Instructions to follow => Full transcription, minus images: write out the listing below exactly as it appears.
:: Supplied information ::
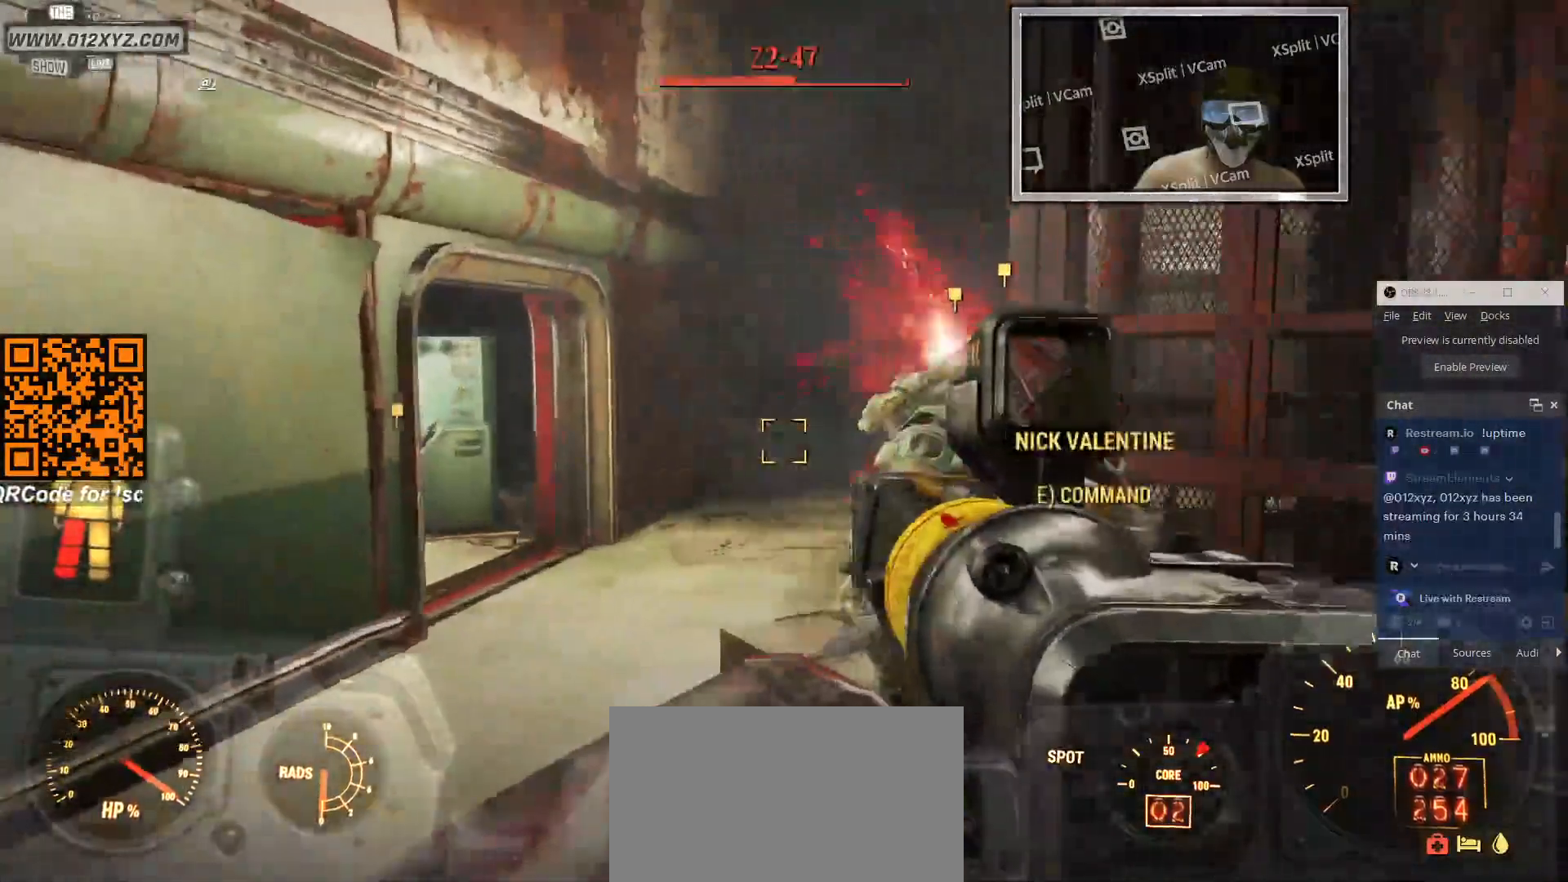
{"keys": ["a"], "mouse": [], "events": []}
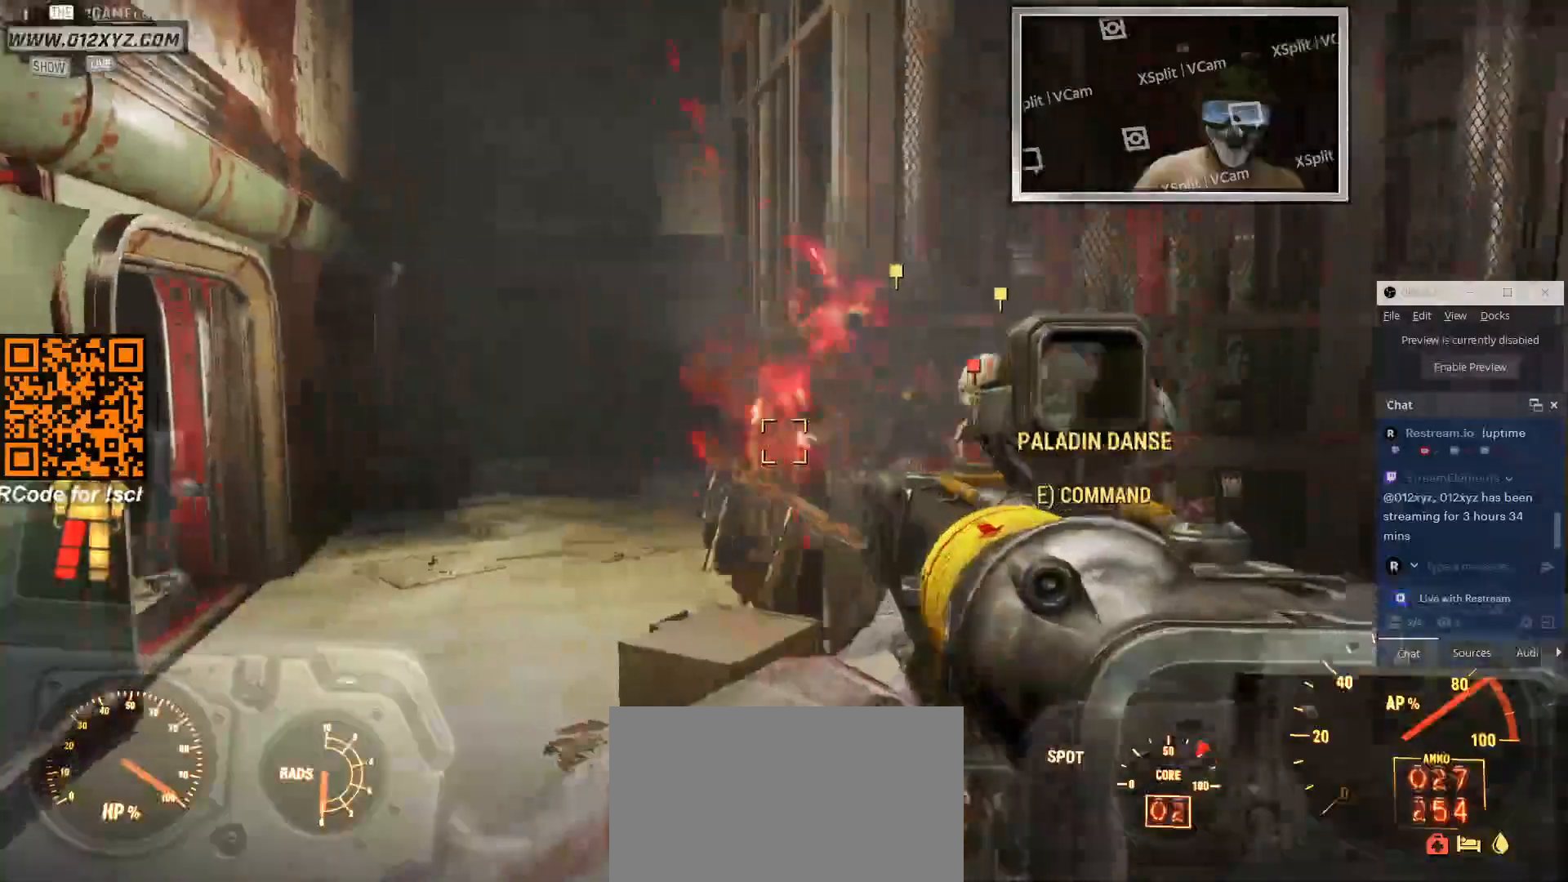
{"keys": ["d", "s"], "mouse": [], "events": [[266, "s", "down"], [300, "a", "up"], [400, "d", "down"]]}
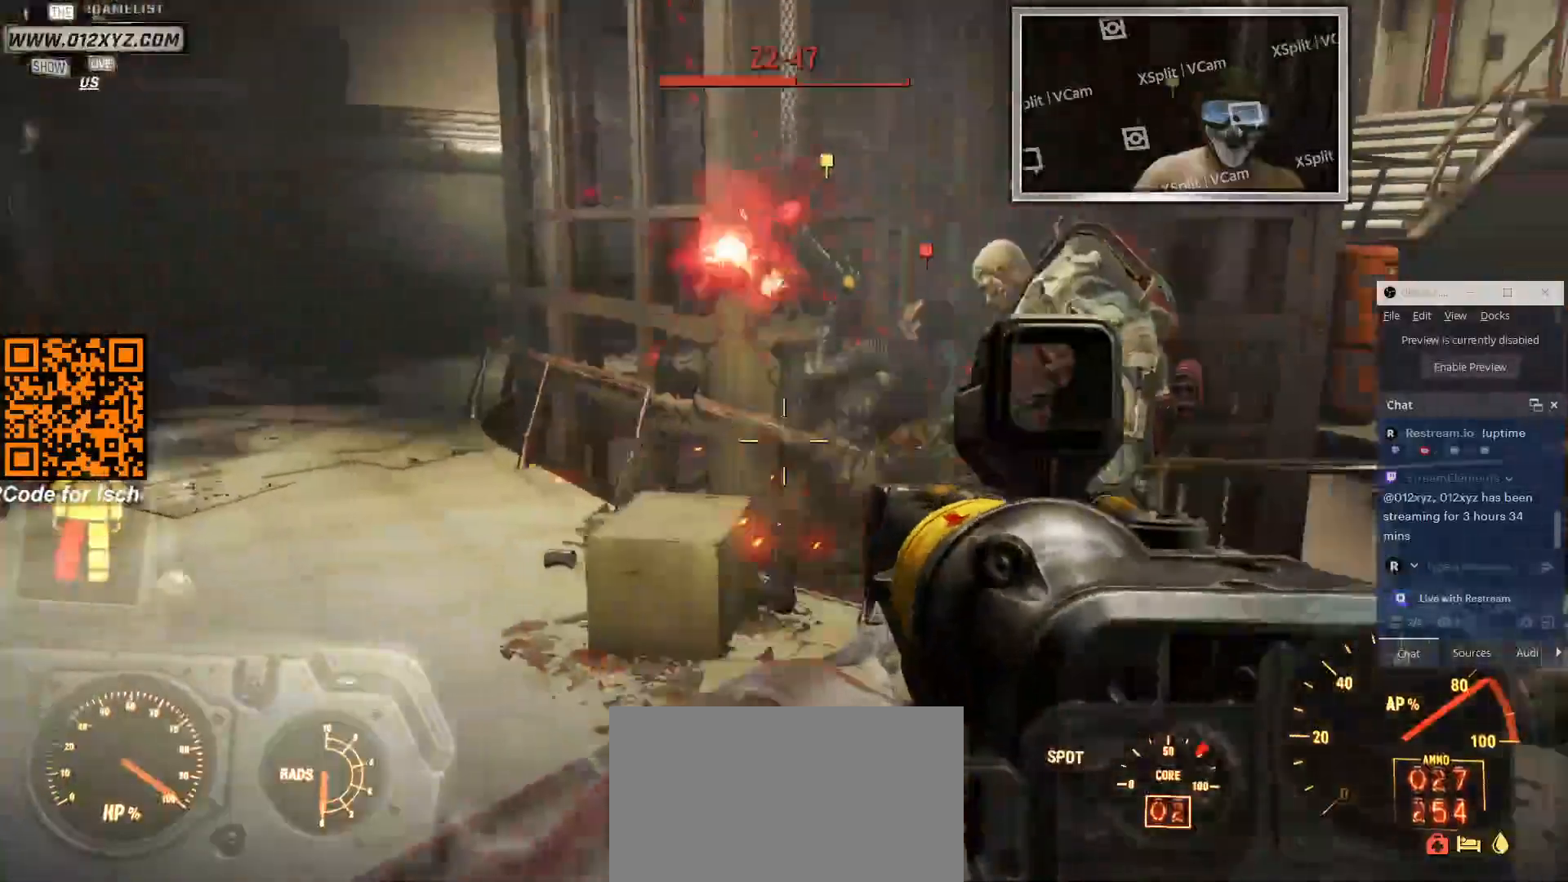
{"keys": ["d"], "mouse": [], "events": [[66, "s", "up"]]}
:::
Written reply =>
{"keys": ["a"], "mouse": [], "events": []}
{"keys": ["d", "s"], "mouse": [], "events": [[266, "s", "down"], [300, "a", "up"], [400, "d", "down"]]}
{"keys": ["d"], "mouse": [], "events": [[66, "s", "up"]]}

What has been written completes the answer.